*YOUR GOAL*:
Write out the line with "Ščitniki za noge" and every later line through the end of the data below, exactly as given, with no pictures in the copy.

*RECORDS SHOWN*:
● ● ● ●

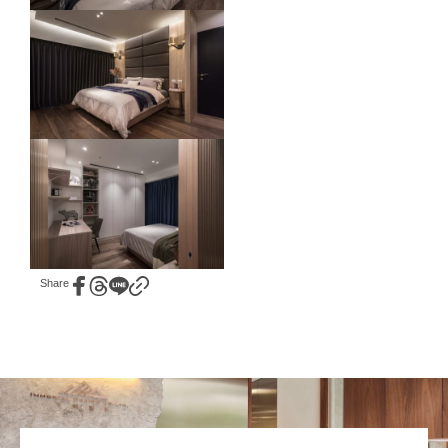
Share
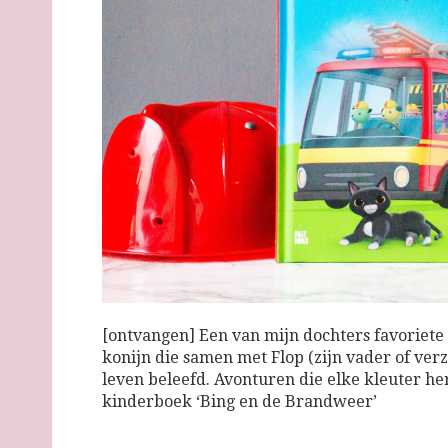
[ontvangen] Een van mijn dochters favoriete 
konijn die samen met Flop (zijn vader of ver
leven beleefd. Avonturen die elke kleuter he
kinderboek ‘Bing en de Brandweer’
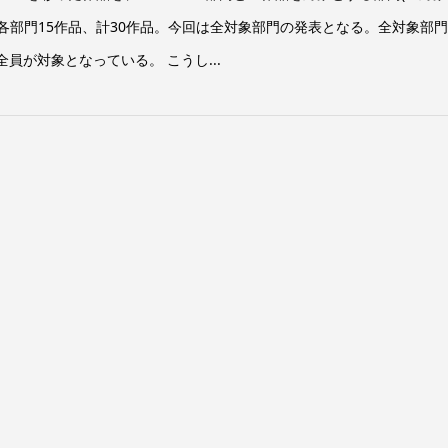
各部門15作品、計30作品。今回は全対象部門の発表となる。全対象部門
全員が対象となっている。 こうし...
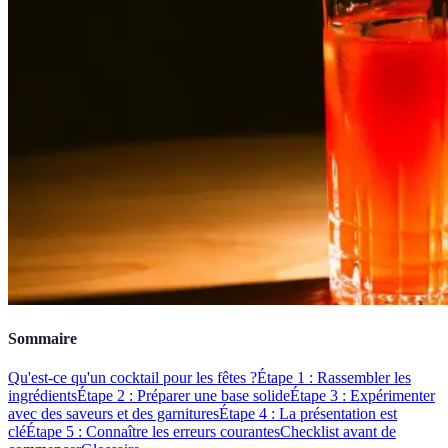
Sommaire
Qu'est-ce qu'un cocktail pour les fêtes ?
Étape 1 : Rassembler les
ingrédients
Étape 2 : Préparer une base solide
Étape 3 : Expérimenter
avec des saveurs et des garnitures
Étape 4 : La présentation est
clé
Étape 5 : Connaître les erreurs courantes
Checklist avant de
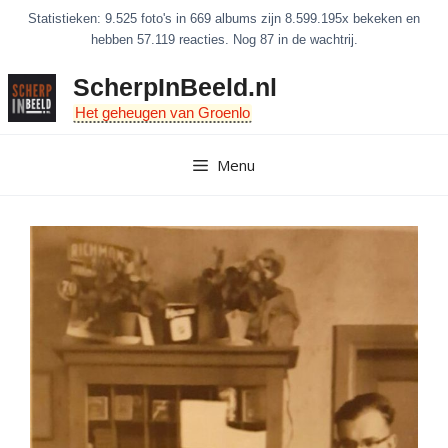
Ga
Statistieken: 9.525 foto's in 669 albums zijn 8.599.195x bekeken en
naar
hebben 57.119 reacties. Nog 87 in de wachtrij.
de
ScherpInBeeld.nl
inhoud
Het geheugen van Groenlo
Menu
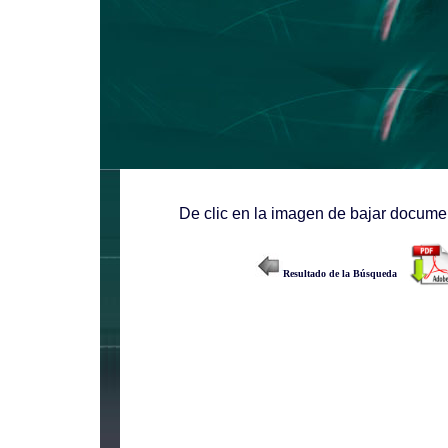
De clic en la imagen de bajar documen
Resultado de la Búsqueda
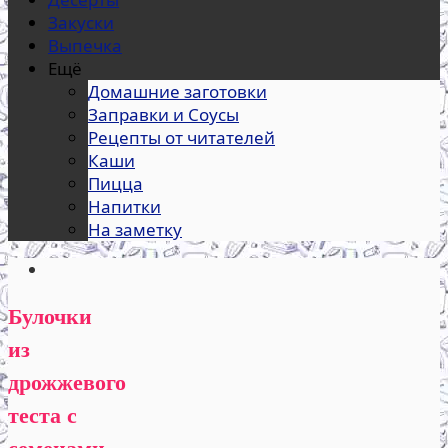
Закуски
Выпечка
Ещё
Домашние заготовки
Заправки и Соусы
Рецепты от читателей
Каши
Пицца
Напитки
На заметку
Булочки
из
дрожжевого
теста с
семенами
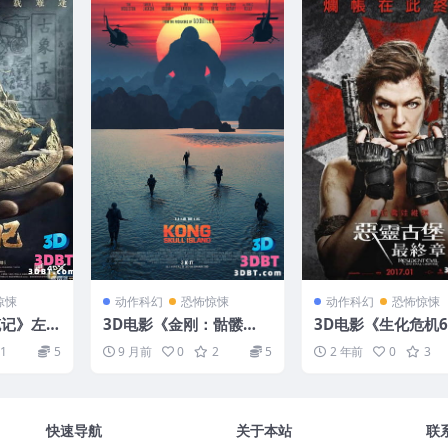
惊悚
动作科幻
恐怖惊悚
动作科幻
恐怖惊悚
笔记》左
3D电影《金刚：骷髅
3D电影《生化危机
载 高清蓝
岛》3D版下载 左右格式
章》左右3D版 下载
1
5
9 月前
0
2
5
2 年前
0
3
载
4K蓝光原盘 高清MKV 网
蓝光 网盘 +迅雷 下
盘下载
快速导航
关于本站
联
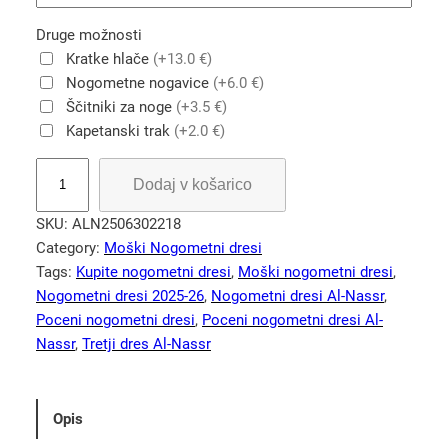
Druge možnosti
Kratke hlače
(+13.0 €)
Nogometne nogavice
(+6.0 €)
Ščitniki za noge
(+3.5 €)
Kapetanski trak
(+2.0 €)
M
Dodaj v košarico
o
š
SKU:
ALN2506302218
k
Category:
Moški Nogometni dresi
i
Tags:
Kupite nogometni dresi
, 
Moški nogometni dresi
, 
n
Nogometni dresi 2025-26
, 
Nogometni dresi Al-Nassr
, 
o
Poceni nogometni dresi
, 
Poceni nogometni dresi Al-
g
Nassr
, 
Tretji dres Al-Nassr
o
m
e
Opis
t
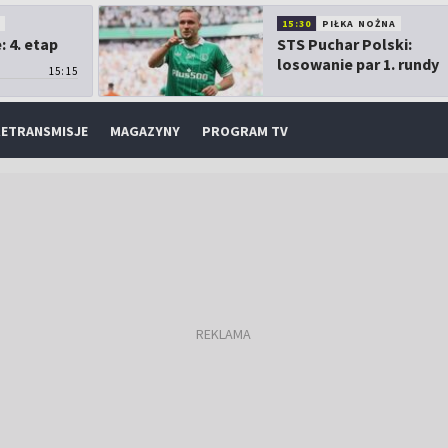
O
15:30
PIŁKA NOŻNA
 4. etap
STS Puchar Polski:
losowanie par 1. rundy
15:15
ETRANSMISJE
MAGAZYNY
PROGRAM TV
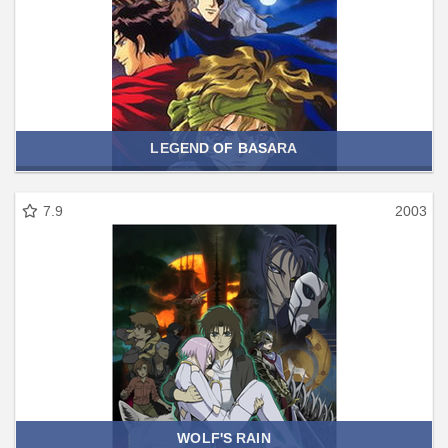
LEGEND OF BASARA
7.9
2003
WOLF'S RAIN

● ● ● ●

*TASK SOLUTION*:
Ščitniki za noge
(+3.5 €)
Kapetanski trak
(+2.0 €)
M
Dodaj v košarico
o
š
SKU:
ALN2506302218
k
Category:
Moški Nogometni dresi
i
Tags:
Kupite nogometni dresi
, 
Moški nogometni dresi
, 
n
Nogometni dresi 2025-26
, 
Nogometni dresi Al-Nassr
, 
o
Poceni nogometni dresi
, 
Poceni nogometni dresi Al-
g
Nassr
, 
Tretji dres Al-Nassr
o
m
e
Opis
t
O
15:30
PIŁKA NOŻNA
 4. etap
STS Puchar Polski:
losowanie par 1. rundy
15:15
ETRANSMISJE
MAGAZYNY
PROGRAM TV
LEGEND OF BASARA
7.9
2003
WOLF'S RAIN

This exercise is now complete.